The SVI step counts and NUTS warmup, sample, and chain budgets in the snippets below are illustrative: each block is sized to run in tens of seconds and demonstrate the API surface. Production fits typically need 10x to 100x more SVI steps, longer NUTS warmup, and multiple chains to actually converge to the data-generating parameters.

Generating synthetic data

import torch
from quivers.dsl import load

torch.manual_seed(0)
prog = load("docs/examples/source/irt_2pl.qvr")
model = prog.morphism

n_person, n_item, n_resp = 8, 8, 64
ability_true = torch.randn(n_person)
difficulty_true = torch.randn(n_item)
discrim_true = torch.randn(n_item).exp()
person_idx = torch.randint(0, n_person, (n_resp,))
item_idx = torch.randint(0, n_item, (n_resp,))
eta_true = discrim_true[item_idx] * (
    ability_true[person_idx] - difficulty_true[item_idx]
)
p_true = torch.sigmoid(eta_true)
y = torch.bernoulli(p_true)

observations = {"person_idx": person_idx, "item_idx": item_idx, "y": y}
x_in = torch.zeros(n_resp, 1)

SVI fit

from quivers.inference import AutoNormalGuide, ELBO, SVI

oracle_nll = float(
    -torch.distributions.Bernoulli(p_true).log_prob(y).mean()
)

torch.manual_seed(1)
guide = AutoNormalGuide(model, observed_names={"y", "person_idx", "item_idx"})
optim = torch.optim.Adam(
    list(model.parameters()) + list(guide.parameters()), lr=5e-2,
)
svi = SVI(model, guide, optim, ELBO(num_particles=1))

losses = []
for _ in range(300):
    losses.append(svi.step(x_in, observations))
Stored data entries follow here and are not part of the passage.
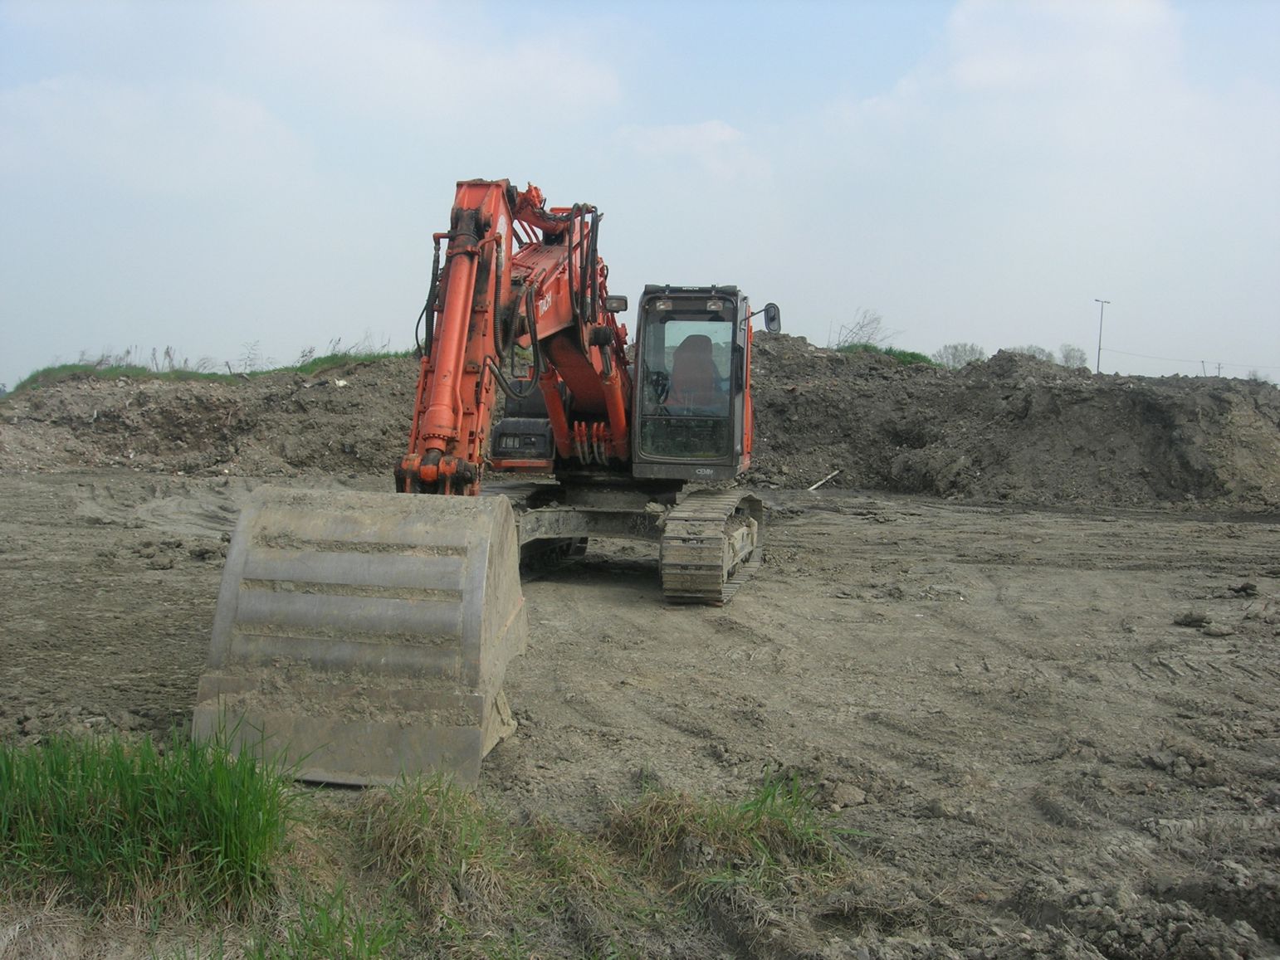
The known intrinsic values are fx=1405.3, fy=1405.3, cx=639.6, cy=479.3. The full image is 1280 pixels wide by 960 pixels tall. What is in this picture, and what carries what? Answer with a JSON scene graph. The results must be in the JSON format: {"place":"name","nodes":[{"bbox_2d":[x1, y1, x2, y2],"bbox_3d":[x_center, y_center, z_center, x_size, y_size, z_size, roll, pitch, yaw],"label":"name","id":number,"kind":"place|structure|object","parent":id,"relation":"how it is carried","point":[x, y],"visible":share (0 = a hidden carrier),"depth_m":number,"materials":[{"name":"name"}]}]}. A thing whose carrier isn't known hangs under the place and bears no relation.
{"place":"outdoors","nodes":[
{"label":"outdoors","id":0,"kind":"place"},
{"bbox_2d":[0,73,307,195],"label":"cloud","id":1,"kind":"structure","parent":0,"point":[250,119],"materials":[{"name":"white"}]},
{"bbox_2d":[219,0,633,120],"label":"cloud","id":2,"kind":"structure","parent":0,"point":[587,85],"materials":[{"name":"white"}]},
{"bbox_2d":[0,0,1279,389],"label":"sky","id":3,"kind":"structure","parent":0,"point":[709,130],"materials":[{"name":"blue"}]},
{"bbox_2d":[0,473,1279,959],"label":"dirt ground","id":4,"kind":"structure","parent":0,"point":[759,601],"materials":[{"name":"brown soil"}]},
{"bbox_2d":[0,723,301,922],"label":"grass clump","id":5,"kind":"object","parent":4,"relation":"on","point":[105,779],"visible":0.88,"depth_m":4.40,"materials":[{"name":"green plant"}]},
{"bbox_2d":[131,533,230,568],"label":"dirt clods","id":6,"kind":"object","parent":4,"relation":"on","point":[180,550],"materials":[{"name":"brown soil"}]},
{"bbox_2d":[0,353,427,476],"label":"dirt mound","id":7,"kind":"object","parent":4,"relation":"on","point":[163,447],"visible":0.72,"depth_m":26.18,"materials":[{"name":"brown soil"}]},
{"bbox_2d":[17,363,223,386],"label":"grass patch","id":8,"kind":"object","parent":7,"relation":"on","point":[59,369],"visible":0.38,"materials":[{"name":"green plant"}]},
{"bbox_2d":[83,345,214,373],"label":"dry shrub","id":9,"kind":"object","parent":7,"relation":"on","point":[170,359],"visible":0.49,"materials":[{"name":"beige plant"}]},
{"bbox_2d":[5,350,413,389],"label":"grass strip","id":10,"kind":"object","parent":7,"relation":"on","point":[118,372],"visible":0.26,"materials":[{"name":"green plant"}]},
{"bbox_2d":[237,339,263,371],"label":"dry shrub","id":11,"kind":"object","parent":7,"relation":"on","point":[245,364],"visible":0.79,"depth_m":32.39,"materials":[{"name":"plant"}]},
{"bbox_2d":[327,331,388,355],"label":"dry shrub","id":12,"kind":"object","parent":7,"relation":"on","point":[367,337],"visible":0.5,"depth_m":34.08,"materials":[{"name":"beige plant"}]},
{"bbox_2d":[234,882,405,959],"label":"grass clump","id":13,"kind":"object","parent":4,"relation":"on","point":[372,942],"visible":0.97,"depth_m":3.87,"materials":[{"name":"green plant"}]},
{"bbox_2d":[343,770,516,900],"bbox_3d":[-0.750,1.204,4.889,0.786,0.364,0.887,1,4,3],"label":"grass tuft","id":14,"kind":"object","parent":4,"relation":"on","point":[422,816],"visible":0.82,"depth_m":4.84,"materials":[{"name":"green plant"}]},
{"bbox_2d":[195,176,770,772],"bbox_3d":[-0.575,-0.447,9.437,2.592,3.253,6.434,1,4,3],"label":"excavator","id":15,"kind":"object","parent":4,"relation":"on","point":[594,300],"visible":0.79,"depth_m":8.64,"materials":[{"name":"orange metal"}]},
{"bbox_2d":[185,482,527,789],"bbox_3d":[-1.271,0.680,6.448,1.264,1.117,2.196,1,4,3],"label":"excavator bucket","id":16,"kind":"object","parent":15,"relation":"attached to","point":[247,515],"visible":0.75,"depth_m":6.18,"materials":[{"name":"grey metal"}]},
{"bbox_2d":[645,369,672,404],"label":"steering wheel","id":17,"kind":"object","parent":15,"relation":"in","point":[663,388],"visible":0.37,"depth_m":11.79,"materials":[{"name":"black"}]},
{"bbox_2d":[663,333,722,414],"bbox_3d":[0.443,-0.866,12.266,0.773,0.953,0.731,1,4,3],"label":"operator seat","id":18,"kind":"object","parent":15,"relation":"in","point":[679,356],"visible":0.65,"depth_m":12.31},
{"bbox_2d":[758,302,781,332],"bbox_3d":[1.301,-1.651,14.330,0.258,0.333,0.242,1,4,3],"label":"side mirror","id":19,"kind":"object","parent":15,"relation":"attached to","point":[767,310],"visible":0.78,"depth_m":14.25,"materials":[{"name":"black mirror"}]},
{"bbox_2d":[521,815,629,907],"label":"grass tuft","id":20,"kind":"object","parent":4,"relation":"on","point":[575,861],"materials":[{"name":"green plant"}]},
{"bbox_2d":[604,776,855,896],"bbox_3d":[0.282,1.212,4.948,1.060,0.322,1.035,1,4,3],"label":"grass tuft","id":21,"kind":"object","parent":4,"relation":"on","point":[709,824],"visible":0.72,"depth_m":4.87,"materials":[{"name":"green plant"}]},
{"bbox_2d":[806,469,840,491],"bbox_3d":[3.057,0.017,23.598,0.716,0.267,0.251,-3,5,-44],"label":"stick","id":22,"kind":"object","parent":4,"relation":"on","point":[820,482],"visible":0.93,"depth_m":23.58,"materials":[{"name":"wood"}]},
{"bbox_2d":[828,781,867,808],"bbox_3d":[0.849,1.295,5.790,0.156,0.081,0.158,-2,5,-33],"label":"dirt clod","id":23,"kind":"object","parent":4,"relation":"on","point":[854,794],"visible":0.95,"depth_m":5.74,"materials":[{"name":"grey"}]},
{"bbox_2d":[747,335,1279,510],"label":"dirt mound","id":24,"kind":"object","parent":4,"relation":"on","point":[1165,428],"visible":0.8,"depth_m":23.58,"materials":[{"name":"brown soil"}]},
{"bbox_2d":[832,307,893,348],"bbox_3d":[5.551,-3.528,35.312,1.929,1.553,1.897,-3,5,-43],"label":"bare shrub","id":25,"kind":"object","parent":24,"relation":"on","point":[867,324],"visible":0.7,"depth_m":35.26,"materials":[{"name":"plant"}]},
{"bbox_2d":[840,343,938,365],"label":"grass patch","id":26,"kind":"object","parent":24,"relation":"on","point":[918,359],"visible":0.23,"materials":[{"name":"green plant"}]},
{"bbox_2d":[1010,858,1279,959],"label":"dirt clods","id":27,"kind":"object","parent":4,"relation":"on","point":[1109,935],"visible":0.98,"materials":[{"name":"brown soil"}]},
{"bbox_2d":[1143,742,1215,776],"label":"dirt clod","id":28,"kind":"object","parent":4,"relation":"on","point":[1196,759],"visible":0.95,"depth_m":6.20,"materials":[{"name":"grey"}]},
{"bbox_2d":[1172,610,1211,628],"bbox_3d":[4.051,1.020,10.321,0.258,0.114,0.264,1,4,3],"label":"dirt clod","id":29,"kind":"object","parent":4,"relation":"on","point":[1188,622],"visible":0.98,"depth_m":10.23,"materials":[{"name":"brown soil"}]},
{"bbox_2d":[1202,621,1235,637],"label":"dirt clod","id":30,"kind":"object","parent":4,"relation":"on","point":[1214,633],"visible":0.97,"depth_m":9.64,"materials":[{"name":"grey"}]},
{"bbox_2d":[1228,581,1257,596],"bbox_3d":[5.130,0.927,11.972,0.234,0.120,0.224,-2,5,-34],"label":"dirt clod","id":31,"kind":"object","parent":4,"relation":"on","point":[1252,588],"visible":0.97,"depth_m":11.89,"materials":[{"name":"brown soil"}]},
{"bbox_2d":[610,118,767,179],"label":"cloud","id":32,"kind":"structure","parent":0,"point":[703,135],"materials":[{"name":"white"}]},
{"bbox_2d":[909,0,1189,106],"label":"cloud","id":33,"kind":"structure","parent":0,"point":[1116,14],"materials":[{"name":"white"}]},
{"label":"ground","id":34,"kind":"structure","parent":0},
{"bbox_2d":[933,341,987,369],"bbox_3d":[14.823,-4.963,64.638,3.035,2.521,3.187,3,5,36],"label":"tree","id":35,"kind":"object","parent":34,"relation":"on","point":[955,356],"visible":0.66,"depth_m":64.22,"materials":[{"name":"plant"}]},
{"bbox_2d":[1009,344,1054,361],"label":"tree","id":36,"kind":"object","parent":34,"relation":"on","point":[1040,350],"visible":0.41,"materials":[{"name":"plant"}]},
{"bbox_2d":[1059,343,1088,368],"label":"tree","id":37,"kind":"object","parent":34,"relation":"on","point":[1079,356],"visible":0.62,"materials":[{"name":"plant"}]},
{"bbox_2d":[1093,297,1109,374],"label":"street lamp","id":38,"kind":"object","parent":34,"relation":"on","point":[1098,364],"visible":0.7,"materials":[{"name":"grey metal"}]},
{"bbox_2d":[1100,343,1279,375],"label":"power line","id":39,"kind":"object","parent":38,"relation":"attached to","point":[1201,361],"visible":0.92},
{"bbox_2d":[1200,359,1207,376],"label":"utility pole","id":40,"kind":"object","parent":34,"relation":"on","point":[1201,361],"visible":0.54,"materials":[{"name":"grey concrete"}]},
{"bbox_2d":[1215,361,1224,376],"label":"utility pole","id":41,"kind":"object","parent":34,"relation":"on","point":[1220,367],"visible":0.53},
{"bbox_2d":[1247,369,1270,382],"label":"shrub","id":42,"kind":"object","parent":34,"relation":"on","point":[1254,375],"visible":0.4,"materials":[{"name":"plant"}]}
]}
print(f"initial loss: {losses[0]:.2f}")
print(f"final loss:   {losses[-1]:.2f}")
print(f"oracle NLL:   {oracle_nll:.2f}")

NUTS posterior

from quivers.inference import MCMC, NUTSKernel

n_resp_mcmc = 32
person_idx_mcmc = person_idx[:n_resp_mcmc]
item_idx_mcmc = item_idx[:n_resp_mcmc]
y_mcmc = y[:n_resp_mcmc]
obs_mcmc = {
    "person_idx": person_idx_mcmc,
    "item_idx": item_idx_mcmc,
    "y": y_mcmc,
}
x_in_mcmc = torch.zeros(n_resp_mcmc, 1)

torch.manual_seed(2)
kernel = NUTSKernel(step_size=0.05, max_tree_depth=3, target_accept=0.8)
mc = MCMC(kernel, num_warmup=20, num_samples=20, num_chains=1)
result = mc.run(model, x_in_mcmc, obs_mcmc)
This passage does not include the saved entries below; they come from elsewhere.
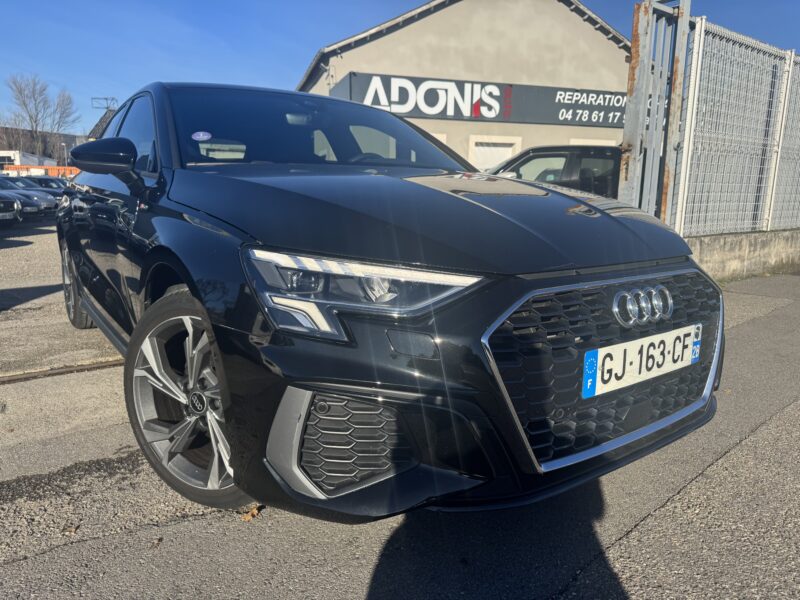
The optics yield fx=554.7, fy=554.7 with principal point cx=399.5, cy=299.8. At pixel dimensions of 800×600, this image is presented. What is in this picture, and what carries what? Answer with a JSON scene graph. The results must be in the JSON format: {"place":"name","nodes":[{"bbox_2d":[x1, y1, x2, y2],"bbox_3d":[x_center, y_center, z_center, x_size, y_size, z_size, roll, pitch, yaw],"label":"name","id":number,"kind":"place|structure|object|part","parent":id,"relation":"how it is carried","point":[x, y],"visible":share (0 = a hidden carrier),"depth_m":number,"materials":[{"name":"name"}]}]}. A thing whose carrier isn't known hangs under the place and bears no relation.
{"place":"outdoors","nodes":[
{"label":"outdoors","id":0,"kind":"place"},
{"bbox_2d":[0,150,56,169],"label":"white building","id":1,"kind":"structure","parent":0,"point":[7,152],"materials":[{"name":"white"}]},
{"bbox_2d":[0,126,85,165],"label":"distant building","id":2,"kind":"structure","parent":0,"point":[73,140],"materials":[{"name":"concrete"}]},
{"bbox_2d":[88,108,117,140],"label":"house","id":3,"kind":"structure","parent":0,"point":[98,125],"depth_m":29.98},
{"bbox_2d":[91,97,116,110],"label":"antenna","id":4,"kind":"object","parent":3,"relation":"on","point":[108,106],"visible":0.48,"depth_m":31.23,"materials":[{"name":"black metal"}]},
{"bbox_2d":[0,0,799,140],"label":"sky","id":5,"kind":"structure","parent":0,"point":[418,0],"materials":[{"name":"blue"}]},
{"bbox_2d":[0,220,799,599],"label":"asphalt pavement","id":6,"kind":"structure","parent":0,"point":[169,528],"materials":[{"name":"grey asphalt"}]},
{"bbox_2d":[0,193,21,225],"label":"parked car","id":7,"kind":"object","parent":6,"relation":"on","point":[7,202],"visible":1,"depth_m":12.62,"materials":[{"name":"metal"}]},
{"bbox_2d":[0,358,121,384],"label":"gate rail","id":8,"kind":"object","parent":6,"relation":"in","point":[55,372],"visible":0.75,"depth_m":3.34,"materials":[{"name":"metal"}]},
{"bbox_2d":[62,523,80,533],"bbox_3d":[-1.083,0.748,1.827,0.058,0.016,0.066,-7,14,-32],"label":"dry leaf","id":9,"kind":"object","parent":6,"relation":"on","point":[73,530],"visible":0.74,"depth_m":1.82,"materials":[{"name":"brown plant"}]},
{"bbox_2d":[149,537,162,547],"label":"fallen leaf","id":10,"kind":"object","parent":6,"relation":"on","point":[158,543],"visible":0.82,"depth_m":1.75,"materials":[{"name":"brown plant"}]},
{"bbox_2d":[240,504,263,520],"bbox_3d":[-0.507,0.719,1.903,0.076,0.027,0.094,11,16,42],"label":"dry leaf","id":11,"kind":"object","parent":6,"relation":"on","point":[254,511],"visible":0.58,"depth_m":1.89,"materials":[{"name":"brown plant"}]},
{"bbox_2d":[60,80,725,525],"bbox_3d":[-0.556,-0.366,3.269,1.832,1.488,4.233,-7,14,-32],"label":"black car","id":12,"kind":"object","parent":6,"relation":"on","point":[298,244],"visible":0.96,"depth_m":1.77,"materials":[{"name":"black metal"}]},
{"label":"wheel","id":13,"kind":"part","parent":12,"relation":"part of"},
{"label":"mirror","id":14,"kind":"part","parent":12,"relation":"part of","materials":[{"name":"black mirror"}]},
{"label":"window","id":15,"kind":"part","parent":12,"relation":"part of","materials":[{"name":"black glass"}]},
{"label":"wheel","id":16,"kind":"part","parent":12,"relation":"part of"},
{"bbox_2d":[191,131,211,140],"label":"windshield sticker","id":17,"kind":"object","parent":12,"relation":"attached to","point":[201,135],"visible":0.99,"depth_m":2.76,"materials":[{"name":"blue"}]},
{"label":"headlight","id":18,"kind":"part","parent":12,"relation":"part of","materials":[{"name":"clear plastic"}]},
{"label":"hood","id":19,"kind":"part","parent":12,"relation":"part of","materials":[{"name":"black metal"}]},
{"label":"grille","id":20,"kind":"part","parent":12,"relation":"part of","materials":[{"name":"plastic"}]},
{"bbox_2d":[582,325,700,398],"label":"license plate","id":21,"kind":"object","parent":12,"relation":"attached to","point":[602,355],"visible":0.97,"depth_m":1.95,"materials":[{"name":"white"}]},
{"bbox_2d":[619,0,691,225],"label":"metal gate","id":22,"kind":"structure","parent":6,"relation":"on","point":[625,138],"depth_m":5.41,"materials":[{"name":"grey metal"}]},
{"bbox_2d":[294,0,634,171],"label":"building","id":23,"kind":"structure","parent":0,"point":[401,34],"depth_m":16.92,"materials":[{"name":"beige paint"}]},
{"bbox_2d":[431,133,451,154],"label":"window","id":24,"kind":"structure","parent":23,"relation":"in","point":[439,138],"depth_m":13.38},
{"bbox_2d":[329,71,625,128],"bbox_3d":[3.283,-6.147,17.318,9.563,1.205,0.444,-7,14,-32],"label":"sign","id":25,"kind":"object","parent":23,"relation":"attached to","point":[608,118],"visible":0.76,"depth_m":16.88,"materials":[{"name":"black"}]},
{"bbox_2d":[470,136,519,171],"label":"garage door","id":26,"kind":"structure","parent":23,"relation":"in","point":[502,152],"depth_m":15.83,"materials":[{"name":"white"}]},
{"bbox_2d":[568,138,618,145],"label":"window","id":27,"kind":"structure","parent":23,"relation":"in","point":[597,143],"depth_m":15.54,"materials":[{"name":"white"}]},
{"bbox_2d":[685,226,799,282],"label":"low concrete wall","id":28,"kind":"structure","parent":0,"point":[744,249],"depth_m":6.80,"materials":[{"name":"grey concrete"}]},
{"bbox_2d":[671,16,799,237],"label":"mesh fence","id":29,"kind":"object","parent":28,"relation":"attached to","point":[709,126],"visible":0.92,"depth_m":6.67,"materials":[{"name":"white metal"}]},
{"label":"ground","id":30,"kind":"structure","parent":0},
{"bbox_2d":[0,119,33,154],"label":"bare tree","id":31,"kind":"object","parent":30,"relation":"on","point":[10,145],"visible":0.59,"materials":[{"name":"plant"}]},
{"bbox_2d":[0,178,55,214],"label":"parked car","id":32,"kind":"object","parent":30,"relation":"on","point":[40,204],"visible":0.58,"depth_m":16.10,"materials":[{"name":"metal"}]},
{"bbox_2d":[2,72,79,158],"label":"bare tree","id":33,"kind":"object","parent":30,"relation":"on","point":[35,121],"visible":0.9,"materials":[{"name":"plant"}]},
{"bbox_2d":[1,164,80,177],"bbox_3d":[-24.892,-8.176,39.051,7.568,2.447,2.244,-7,14,-32],"label":"orange barrier","id":34,"kind":"object","parent":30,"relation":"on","point":[52,168],"visible":0.41,"depth_m":38.18,"materials":[{"name":"orange"}]},
{"bbox_2d":[19,176,70,194],"bbox_3d":[-13.574,-3.960,20.494,4.361,1.309,1.578,1,12,3],"label":"parked car","id":35,"kind":"object","parent":30,"relation":"on","point":[47,184],"visible":0.2,"depth_m":20.07,"materials":[{"name":"black metal"}]},
{"bbox_2d":[60,142,66,165],"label":"lamp post","id":36,"kind":"object","parent":30,"relation":"on","point":[65,150],"visible":0.53,"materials":[{"name":"metal"}]},
{"bbox_2d":[486,144,620,197],"label":"black car","id":37,"kind":"object","parent":30,"relation":"on","point":[532,150],"visible":0.24,"depth_m":7.38,"materials":[{"name":"metal"}]}
]}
print(f"acceptance:  {float(result.acceptance_rates.mean()):.2f}")
print(f"divergences: {int(result.divergence_counts.sum())}")

Categorical Perspective

The 2PL is a Kleisli morphism over the Person + Item plate structure in the Giry monad's Kleisli category. The plate-gather operations are pullbacks of indexed kernels along the response-row index maps person_idx : Resp -> Person and item_idx : Resp -> Item.

References

  • Michèle Giry. 1982. A categorical approach to probability theory. In Bernhard Banaschewski, editor, Categorical Aspects of Topology and Analysis, volume 915 of Lecture Notes in Mathematics, pages 68–85. Springer, Berlin, Heidelberg.